The effect of these provisions are that any Court or Tribunal is required to interpret and apply any domestic legal provisions (including the common law) in a manner that is compatible with the ECHR. This applies to legal disputes involving public bodies, or private bodies. It would still apply in a dispute between two solely private bodies.
As Labour is an unincorporated association the nature of the member to member relationship is one of contract. The rules represent the terms of that contract. If the interpretation of the rules (contract) is challenged in Court then the Court has a legal requirement under s.2 and s.3 of the HRA to interpret and apply those rules (contract terms) in a manner compatible with the ECHR. I have not come across anyone making this argument in any cases against Labour previously but in my view it is a correct interpretation of the HRA.

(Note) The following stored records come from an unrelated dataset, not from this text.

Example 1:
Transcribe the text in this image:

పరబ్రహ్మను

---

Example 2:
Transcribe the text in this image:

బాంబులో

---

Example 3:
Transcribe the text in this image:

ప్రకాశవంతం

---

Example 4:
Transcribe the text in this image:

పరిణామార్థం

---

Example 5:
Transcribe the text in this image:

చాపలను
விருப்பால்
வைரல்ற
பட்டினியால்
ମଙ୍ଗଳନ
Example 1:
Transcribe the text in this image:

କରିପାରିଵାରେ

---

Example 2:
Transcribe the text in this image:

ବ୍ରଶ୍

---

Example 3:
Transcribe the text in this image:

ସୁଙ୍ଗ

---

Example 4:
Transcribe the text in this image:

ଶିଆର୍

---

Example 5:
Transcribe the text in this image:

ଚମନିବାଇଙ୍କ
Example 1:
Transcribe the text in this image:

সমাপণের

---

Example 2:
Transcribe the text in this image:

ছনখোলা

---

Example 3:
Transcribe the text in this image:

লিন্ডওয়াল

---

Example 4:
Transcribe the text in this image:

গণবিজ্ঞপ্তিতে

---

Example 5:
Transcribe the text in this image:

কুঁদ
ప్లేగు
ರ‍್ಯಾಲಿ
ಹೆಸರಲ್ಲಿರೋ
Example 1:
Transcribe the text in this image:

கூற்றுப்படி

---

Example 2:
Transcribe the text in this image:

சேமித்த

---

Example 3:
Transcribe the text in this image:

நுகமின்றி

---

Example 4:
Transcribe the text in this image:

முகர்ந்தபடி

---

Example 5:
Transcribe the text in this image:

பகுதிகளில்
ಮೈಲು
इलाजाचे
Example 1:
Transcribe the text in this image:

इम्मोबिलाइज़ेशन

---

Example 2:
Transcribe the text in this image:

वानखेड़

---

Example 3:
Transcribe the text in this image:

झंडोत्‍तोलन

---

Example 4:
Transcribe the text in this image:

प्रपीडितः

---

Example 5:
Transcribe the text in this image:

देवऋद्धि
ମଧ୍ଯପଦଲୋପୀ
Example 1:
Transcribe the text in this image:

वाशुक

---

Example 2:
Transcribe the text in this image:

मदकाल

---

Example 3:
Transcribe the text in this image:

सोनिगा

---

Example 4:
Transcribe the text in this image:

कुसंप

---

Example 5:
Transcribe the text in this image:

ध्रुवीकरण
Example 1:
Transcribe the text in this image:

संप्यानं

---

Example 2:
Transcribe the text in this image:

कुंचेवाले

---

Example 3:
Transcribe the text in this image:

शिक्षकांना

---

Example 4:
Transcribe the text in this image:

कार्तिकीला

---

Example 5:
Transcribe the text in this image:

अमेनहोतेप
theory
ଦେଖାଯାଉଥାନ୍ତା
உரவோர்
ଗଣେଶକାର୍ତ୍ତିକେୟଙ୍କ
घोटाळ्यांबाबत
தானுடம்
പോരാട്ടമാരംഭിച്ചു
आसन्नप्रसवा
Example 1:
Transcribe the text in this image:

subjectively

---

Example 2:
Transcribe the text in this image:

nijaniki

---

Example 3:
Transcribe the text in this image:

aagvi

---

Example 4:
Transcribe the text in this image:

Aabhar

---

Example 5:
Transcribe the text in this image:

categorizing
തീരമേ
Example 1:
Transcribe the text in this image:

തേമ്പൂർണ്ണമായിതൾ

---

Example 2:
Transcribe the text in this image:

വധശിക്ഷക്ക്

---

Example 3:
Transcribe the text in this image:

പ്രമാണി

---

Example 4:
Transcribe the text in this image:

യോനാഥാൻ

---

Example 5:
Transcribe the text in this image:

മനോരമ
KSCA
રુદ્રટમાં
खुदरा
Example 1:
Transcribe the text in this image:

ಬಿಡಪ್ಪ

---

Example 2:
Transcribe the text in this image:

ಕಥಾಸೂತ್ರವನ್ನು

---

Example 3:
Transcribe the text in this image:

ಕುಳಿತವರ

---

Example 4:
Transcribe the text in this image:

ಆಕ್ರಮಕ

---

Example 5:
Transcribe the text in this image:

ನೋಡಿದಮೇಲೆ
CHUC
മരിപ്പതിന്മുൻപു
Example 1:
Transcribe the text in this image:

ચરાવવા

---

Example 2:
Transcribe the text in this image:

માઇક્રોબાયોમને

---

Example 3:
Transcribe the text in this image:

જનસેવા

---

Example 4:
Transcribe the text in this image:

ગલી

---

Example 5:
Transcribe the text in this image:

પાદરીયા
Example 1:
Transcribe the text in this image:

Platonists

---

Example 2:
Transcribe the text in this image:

The claim by the Equalities and Human Rights Commission (EHRC) that Art 10 protects members is overly simplistic. The application of the ECHR vs the Commission (EHRC) is direct because as a public body the EHRC is subject to the HRA under s.6. and s.7. The Labour Party is not though. In this way I don’t see the Art 10 protection being directly applicable in Labour. However I do think that if e.g. rule 2.I.8/9 were challenged in Court on some basis then an additional argument can be made to the Court that if 2.I.8 is interpreted in line with Art 10 it is overly restrictive and is incompatible with the rights contained in Art 10 and thus the Court would be required to construe the contractual term more narrowly in order to protect the rights of members re Art 10.
This is more complex and is why Dave Levy is right about putting the ECHR directly in the Party Rules. I think Dave and I discussed this 3-4 years ago and both suggested it to CLPD, but it never went anywhere.